If it was incorporated within a larger domestic residence, the tower itself
could retain its defensible qualities and could be shut off from the rest of
the house in times of trouble. Tower houses were being constructed and used
from at least the 13th century to the end of the 16th century. They provided
prestigious defended houses permanently occupied by the wealthier or
aristocratic members of society. As such they were important centres of
medieval life. The need for such secure buildings relates to the unsettled
and frequently war-like conditions which prevailed in the Borders throughout
much of the medieval period. Around 200 examples of tower houses have been
identified of which over half were elements of larger houses. All surviving
tower houses retaining significant medieval remains will normally be
identified as nationally important.
The tower house at Welton survives well and retains significant archaeological deposits and many original architectural features. Taken together with the adjacent medieval manor house, it is thought to be one of the best combinations of manor house and tower in the county. Its importance is enhanced by its association with the adjacent medieval village.

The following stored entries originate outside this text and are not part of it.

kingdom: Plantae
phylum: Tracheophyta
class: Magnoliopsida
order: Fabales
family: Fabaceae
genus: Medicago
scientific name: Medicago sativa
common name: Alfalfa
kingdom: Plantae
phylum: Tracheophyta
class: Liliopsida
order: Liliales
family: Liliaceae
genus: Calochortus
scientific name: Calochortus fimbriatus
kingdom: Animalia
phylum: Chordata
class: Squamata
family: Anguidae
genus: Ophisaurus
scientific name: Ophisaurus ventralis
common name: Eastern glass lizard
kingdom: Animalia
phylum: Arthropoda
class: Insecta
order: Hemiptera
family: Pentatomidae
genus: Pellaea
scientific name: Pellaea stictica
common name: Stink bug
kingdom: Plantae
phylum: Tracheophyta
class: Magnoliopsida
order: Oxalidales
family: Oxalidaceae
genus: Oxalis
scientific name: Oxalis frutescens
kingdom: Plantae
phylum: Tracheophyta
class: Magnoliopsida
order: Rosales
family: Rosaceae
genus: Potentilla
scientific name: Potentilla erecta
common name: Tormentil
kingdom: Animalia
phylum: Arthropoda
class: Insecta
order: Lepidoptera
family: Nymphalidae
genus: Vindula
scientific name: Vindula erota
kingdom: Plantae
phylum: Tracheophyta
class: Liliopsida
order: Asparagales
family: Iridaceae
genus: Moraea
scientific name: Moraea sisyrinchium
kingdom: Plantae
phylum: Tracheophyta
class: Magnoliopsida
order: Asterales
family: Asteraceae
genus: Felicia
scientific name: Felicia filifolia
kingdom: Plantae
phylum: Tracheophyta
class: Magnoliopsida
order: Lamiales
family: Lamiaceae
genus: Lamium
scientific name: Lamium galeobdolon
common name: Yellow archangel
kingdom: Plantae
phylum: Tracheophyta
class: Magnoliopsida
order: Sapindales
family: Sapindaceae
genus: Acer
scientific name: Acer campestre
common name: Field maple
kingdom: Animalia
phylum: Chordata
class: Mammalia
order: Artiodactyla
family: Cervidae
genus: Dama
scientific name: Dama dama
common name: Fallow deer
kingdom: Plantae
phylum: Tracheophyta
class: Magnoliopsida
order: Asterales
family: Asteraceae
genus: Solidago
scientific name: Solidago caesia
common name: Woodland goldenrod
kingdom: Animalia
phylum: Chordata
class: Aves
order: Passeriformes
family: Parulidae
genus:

The monument includes the remains of a tower house of 15th century date. It is
located within a farm complex, but was originally on the street line at the
eastern end of the medieval village of Welton. The medieval village, field
system and fishponds are the subject of a separate scheduling. The tower was
created in the late 14th or early 15th century by the conversion of the west
wing of an earlier, but still occupied, manor house. Both the tower house and
the adjacent manor house are Listed Grade II*.
The stonework of the original, steeply pitched western gable of the former
wing, from which it was converted, is visible in the west wall of the tower.
The tower, which is square in shape and measures 7m externally, stands three
storeys high and is roofless. It has a vaulted basement which was clearly a
later addition. The basement was lit by two small square windows through the
south wall, the most westerly one of which has been altered to provide a
doorway. A small, now blocked, opening through the east wall has been obscured
by the insertion of the later tunnel vaulted roof. The first floor contains a
low doorway through its northern wall with a projecting stone spout
immediately to the west and a small ornate window through the eastern wall.
Both the north and east wall of the second floor of the tower contain a square
headed window. Part of the parapet which surmounted the tower is visible at
its south western corner.
The metalled farm yard area immediately to the north of the north wall of the
tower is excluded from the scheduling, although the ground beneath this
feature is included.
MAP EXTRACT The site of the monument is shown on the attached map extract.
The contents of this record have been generated from a legacy data system.
- Legacy System number:
- Legacy System:
Books and journals
Ryder, P F, Towers and Bastles in Northumberland: A Survey, (1995), 102-4
Tolan-Smith, C, Landscape Archaeology in Tynedale: Chapter 5, (1997), 53-67
This monument is scheduled under the Ancient Monuments and Archaeological Areas Act 1979 as amended as it appears to the Secretary of State to be of national importance. This entry is a copy, the original is held by the Department for Digital, Culture, Media and Sport.